Yesterday was the Sunday of a 4-day long weekend, and Michelle, like millions of Americans, perhaps like billions across the globe, had been experiencing dread and despair at the idea of returning to work the following day: the Sunday Scaries. What had she even been working on? This was the thought accompanying her to bed that night as cloudy workplace memories cleared with a single emotion: anxiety.
Monday dawned, though only metaphorically, as the sun rose hours after Michelle had to get up, the alarm on her phone obliging her at a dream- and REM-disrupting 4:30 a.m. Her morning rituals of coffee, breakfast, and grooming she performed in just an hour to catch her work-bound bus.
Arriving at the bus stup, her mouth drooped in a frown: the four bench seats were occupied, which by itself was not particularly weird, but Michelle took this route every morning at the same time and recognized none of these people; occasionally she’d just have one silent not-yet-fully-awake companion but even this familiar sleepy individual was not among the four. Michelle stood and waited.
Minutes passed, and Michelle began to suspect the bus was running late. Checking the time on her phone confirmed her suspicion. A few more minutes tick away, and Michelle, out of curiosity, frustration, or impatience, leaned forward, looking down the street in the direction the bus ought to approach – and there it was in the distance. Finally, she thought. But even before it finished pulling up to the curb, she could tell something was wrong: the bus was packed! She trudged aboard behind the four strangers, the last of whom espied the very last seat, plopped themselves down, and looked contentedly, then embarrassedly, at Michelle. Michelle stood and waited.
The wheels on the bus went round and round, ultimately carrying Michelle to the stop closest to her work – a 10 minute walk the rest of the way now in front of her, silver droplets showering from the sky seemingly as soon as she stepped out of the bus.

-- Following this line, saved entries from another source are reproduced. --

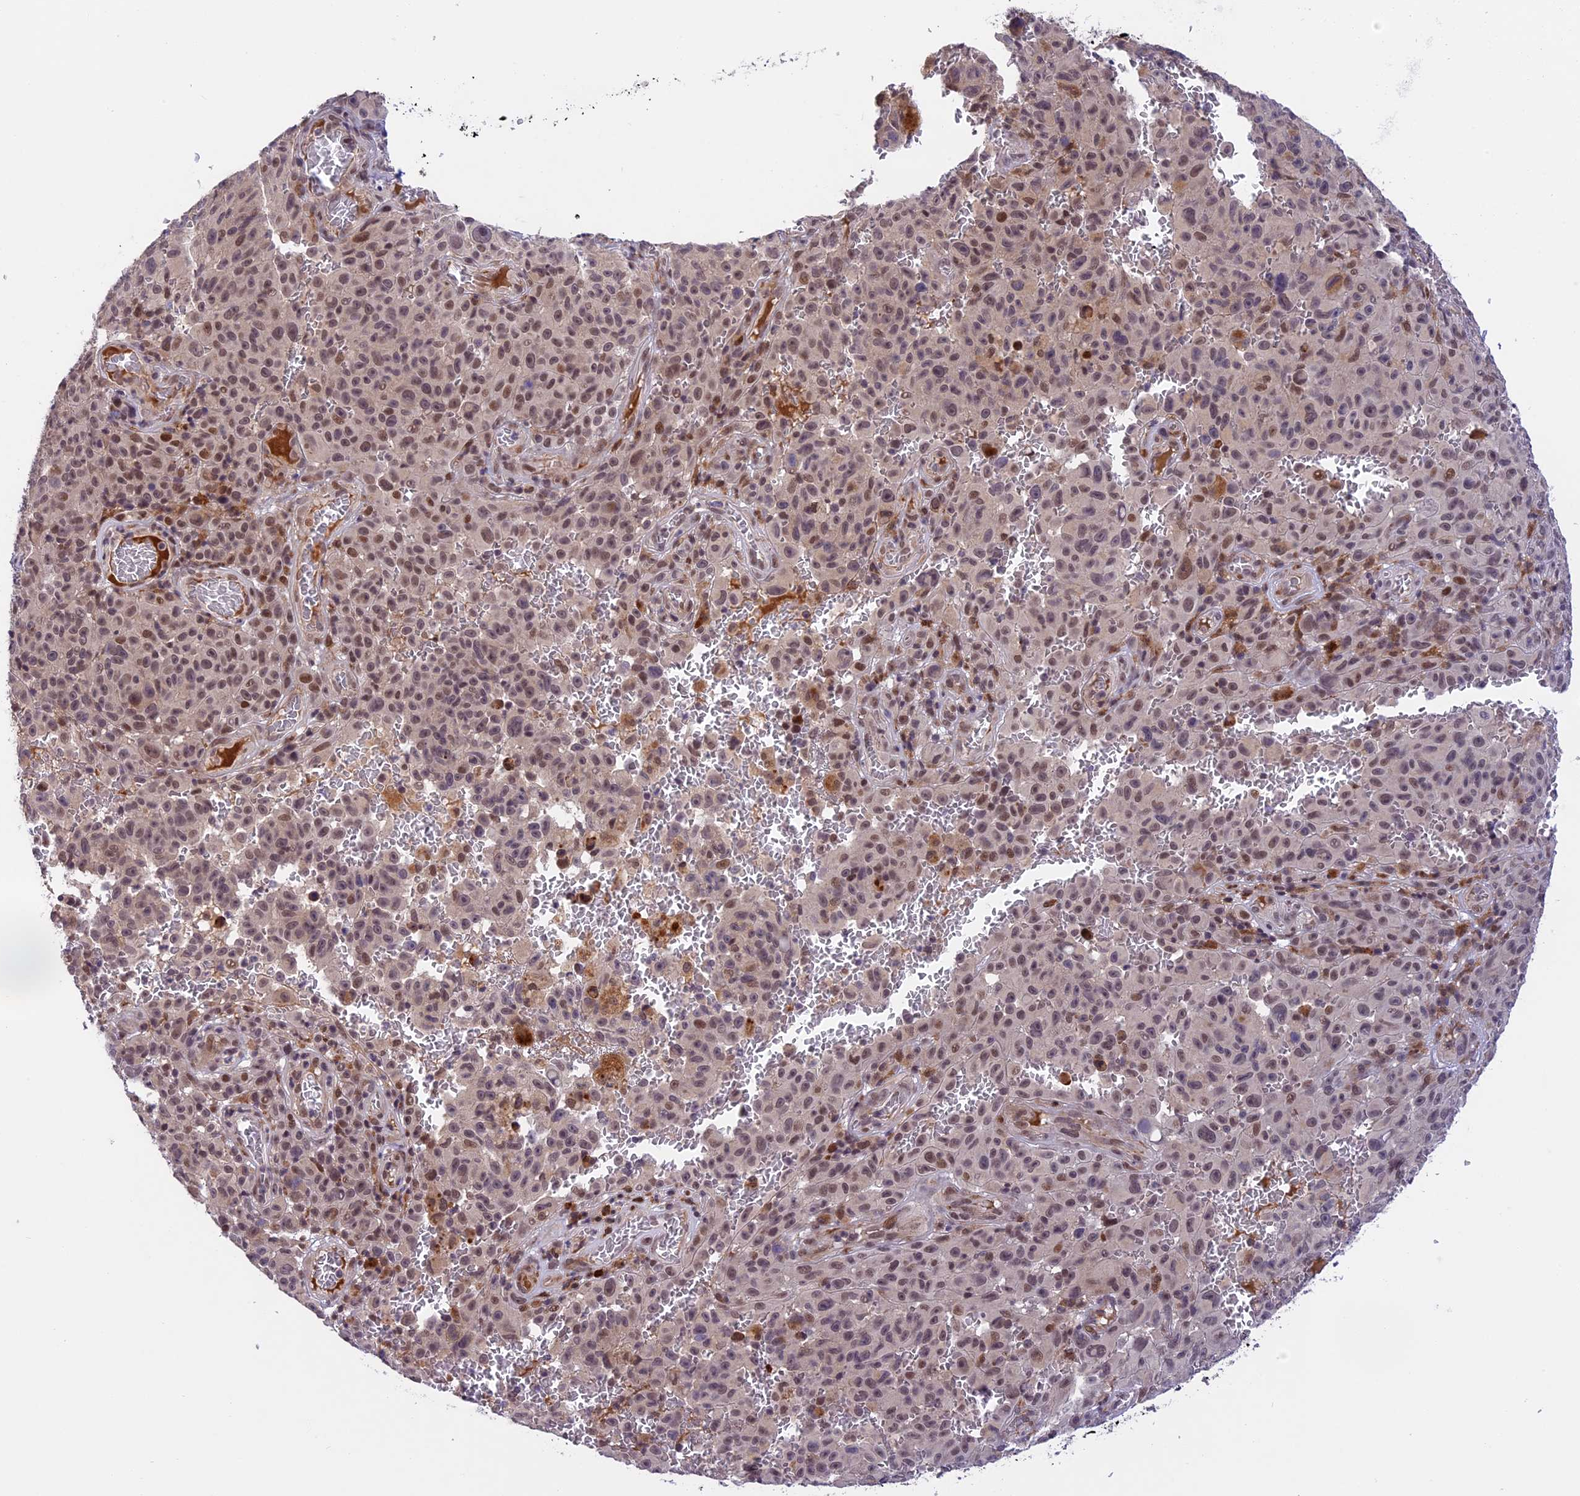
{"staining": {"intensity": "moderate", "quantity": "25%-75%", "location": "nuclear"}, "tissue": "melanoma", "cell_type": "Tumor cells", "image_type": "cancer", "snomed": [{"axis": "morphology", "description": "Malignant melanoma, NOS"}, {"axis": "topography", "description": "Skin"}], "caption": "IHC of human melanoma displays medium levels of moderate nuclear positivity in about 25%-75% of tumor cells. (IHC, brightfield microscopy, high magnification).", "gene": "FBXO45", "patient": {"sex": "female", "age": 82}}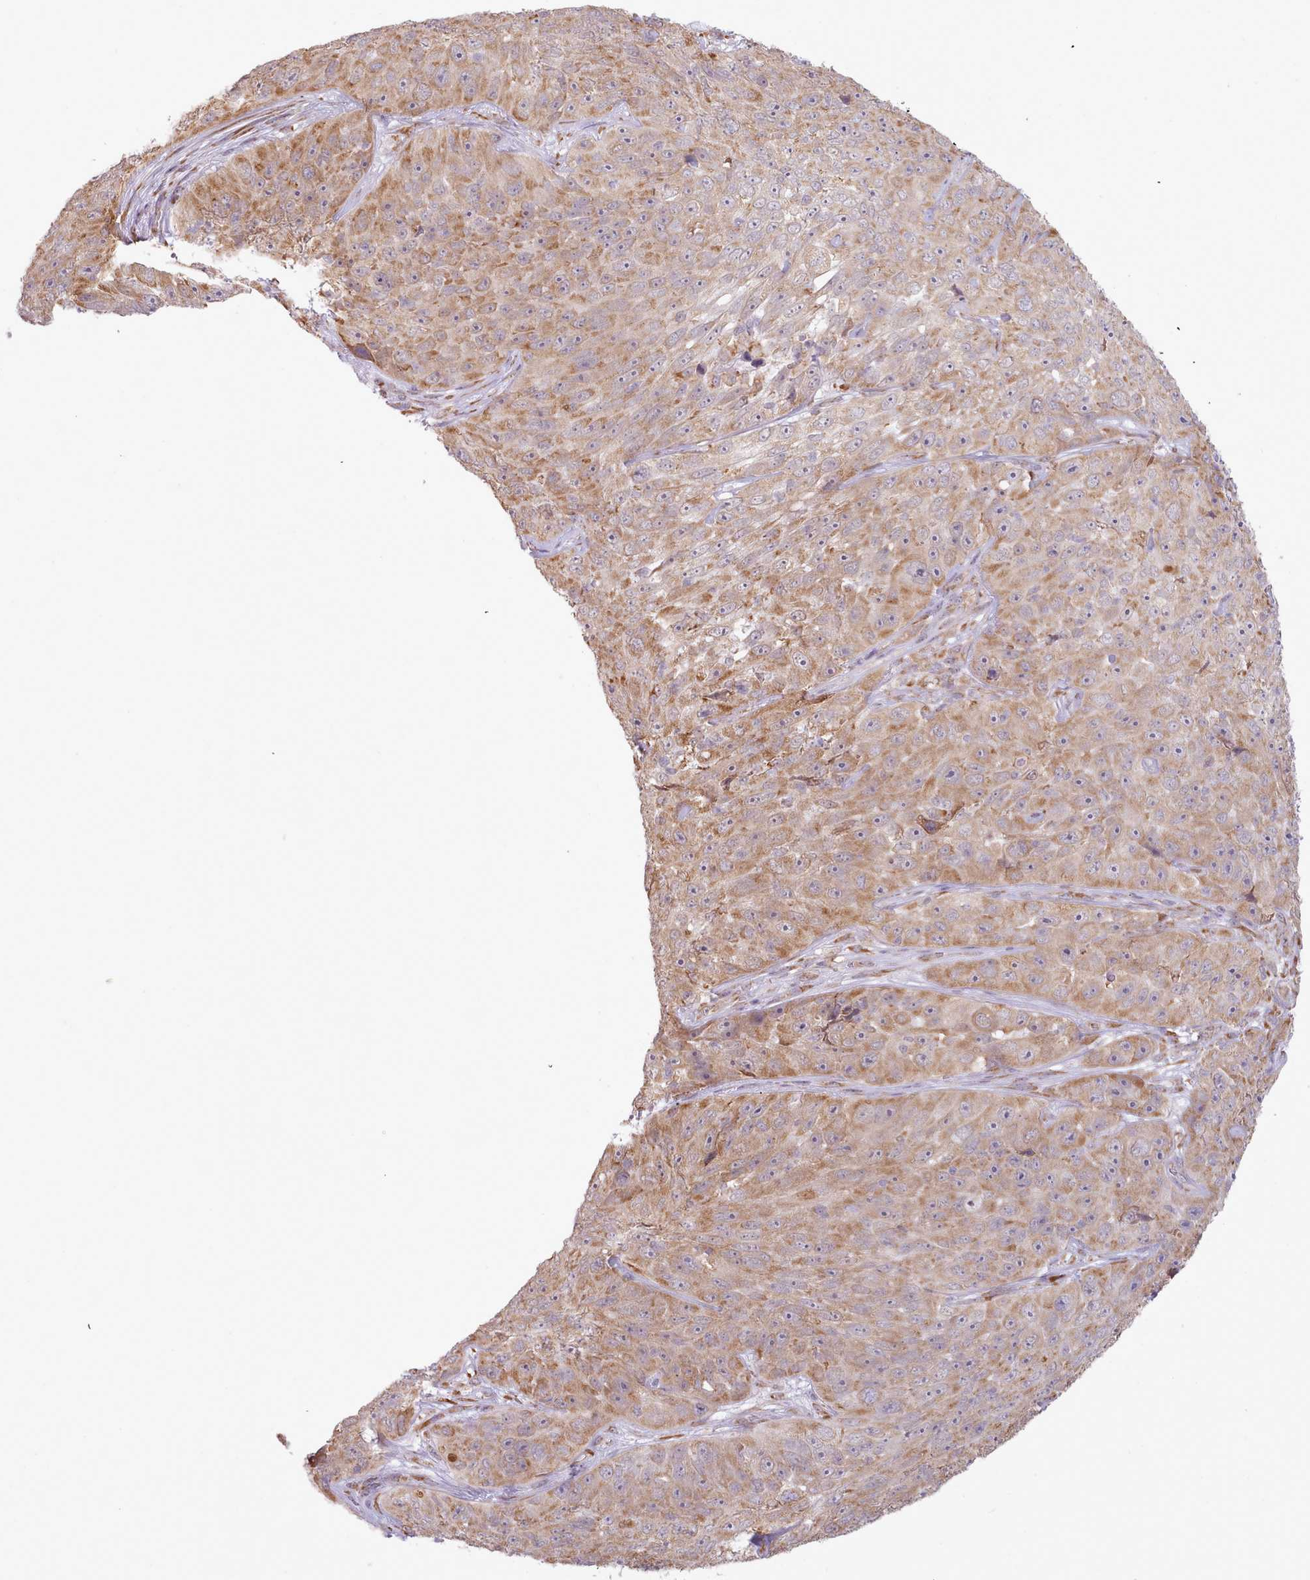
{"staining": {"intensity": "moderate", "quantity": ">75%", "location": "cytoplasmic/membranous"}, "tissue": "skin cancer", "cell_type": "Tumor cells", "image_type": "cancer", "snomed": [{"axis": "morphology", "description": "Squamous cell carcinoma, NOS"}, {"axis": "topography", "description": "Skin"}], "caption": "Immunohistochemistry staining of skin squamous cell carcinoma, which reveals medium levels of moderate cytoplasmic/membranous positivity in about >75% of tumor cells indicating moderate cytoplasmic/membranous protein positivity. The staining was performed using DAB (brown) for protein detection and nuclei were counterstained in hematoxylin (blue).", "gene": "SEC61B", "patient": {"sex": "female", "age": 87}}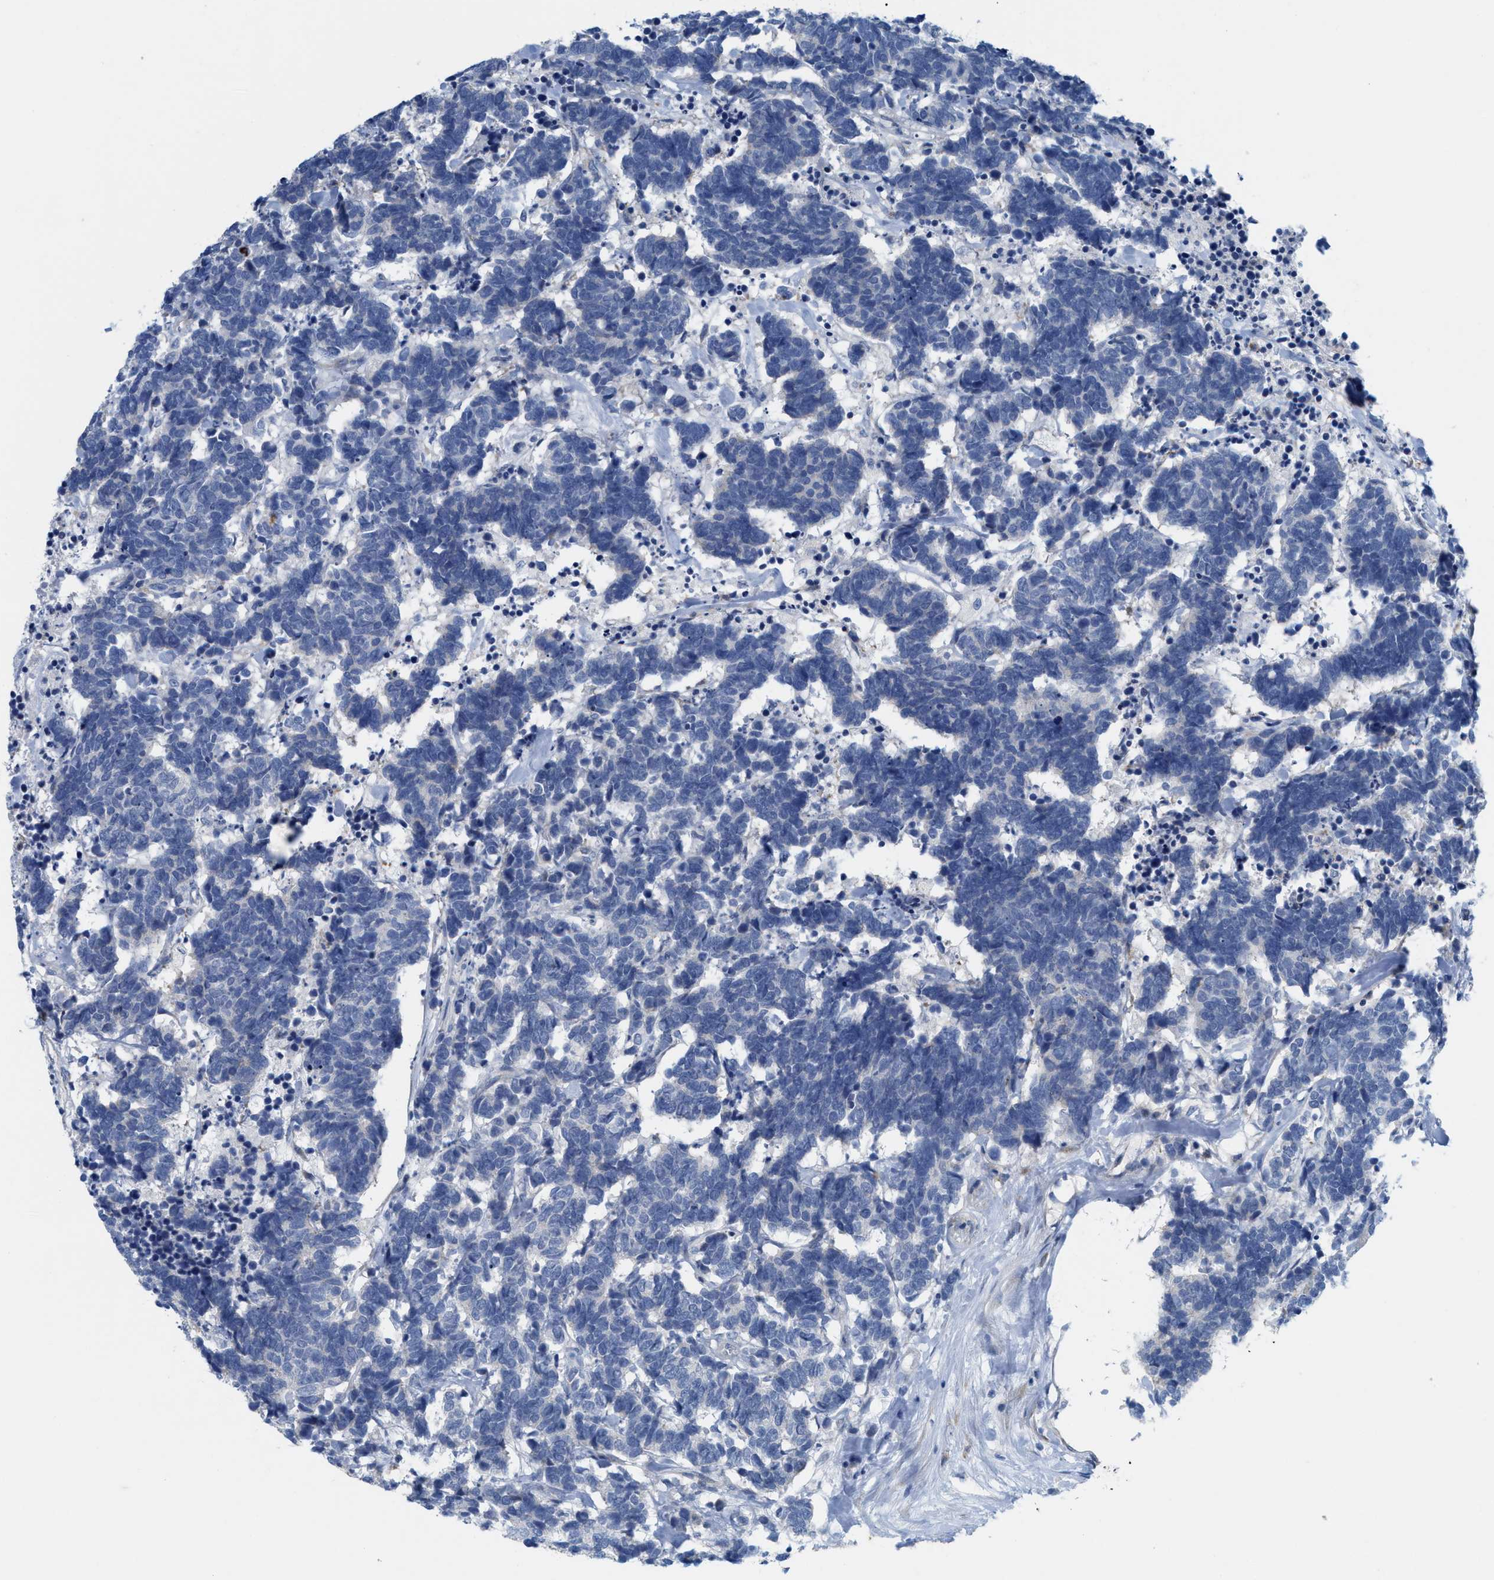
{"staining": {"intensity": "negative", "quantity": "none", "location": "none"}, "tissue": "carcinoid", "cell_type": "Tumor cells", "image_type": "cancer", "snomed": [{"axis": "morphology", "description": "Carcinoma, NOS"}, {"axis": "morphology", "description": "Carcinoid, malignant, NOS"}, {"axis": "topography", "description": "Urinary bladder"}], "caption": "Malignant carcinoid stained for a protein using IHC demonstrates no positivity tumor cells.", "gene": "CPA2", "patient": {"sex": "male", "age": 57}}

Trudging through the rain, frustrated by this already-emotional Monday, she arrived at her workplace: The City of Seaside Human Resources Department. Fobbing in, she exhaled a deep (and deeply held) breath, glanced at the wall clock which seemed to frown down in disapproval at her, and found her way to her cubicle. Where’s my chair? She said to herself, then aloud, searching the neighboring work stations, being met only with empty coworkers’ shrugs. Exasperated, and feet already aching, she held up the desk’s elevating button. Michelle stood and waited.